### Goal of the exercise
Except for the pictures, retype the records that follow exactly.

****

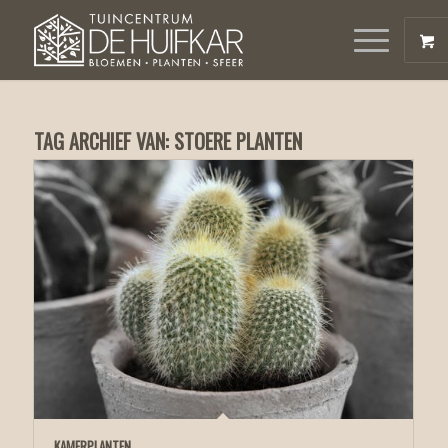
TAG ARCHIEF VAN:
STOERE PLANTEN
KAMERPLANTEN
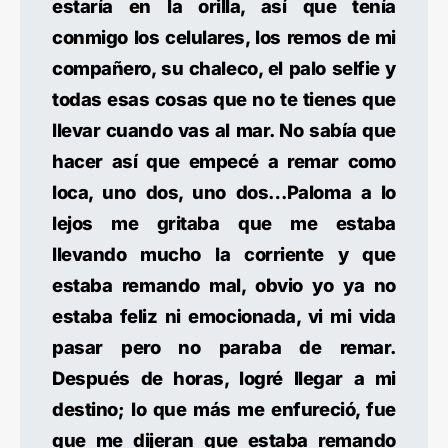
estaría en la orilla, así que tenía
conmigo los celulares, los remos de mi
compañero, su chaleco, el palo selfie y
todas esas cosas que no te tienes que
llevar cuando vas al mar. No sabía que
hacer así que empecé a remar como
loca, uno dos, uno dos…Paloma a lo
lejos me gritaba que me estaba
llevando mucho la corriente y que
estaba remando mal, obvio yo ya no
estaba feliz ni emocionada, vi mi vida
pasar pero no paraba de remar.
Después de horas, logré llegar a mi
destino; lo que más me enfureció, fue
que me dijeran que estaba remando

****

### Result for this exercise
TAG ARCHIEF VAN:
STOERE PLANTEN
KAMERPLANTEN
estaría en la orilla, así que tenía
conmigo los celulares, los remos de mi
compañero, su chaleco, el palo selfie y
todas esas cosas que no te tienes que
llevar cuando vas al mar. No sabía que
hacer así que empecé a remar como
loca, uno dos, uno dos…Paloma a lo
lejos me gritaba que me estaba
llevando mucho la corriente y que
estaba remando mal, obvio yo ya no
estaba feliz ni emocionada, vi mi vida
pasar pero no paraba de remar.
Después de horas, logré llegar a mi
destino; lo que más me enfureció, fue
que me dijeran que estaba remando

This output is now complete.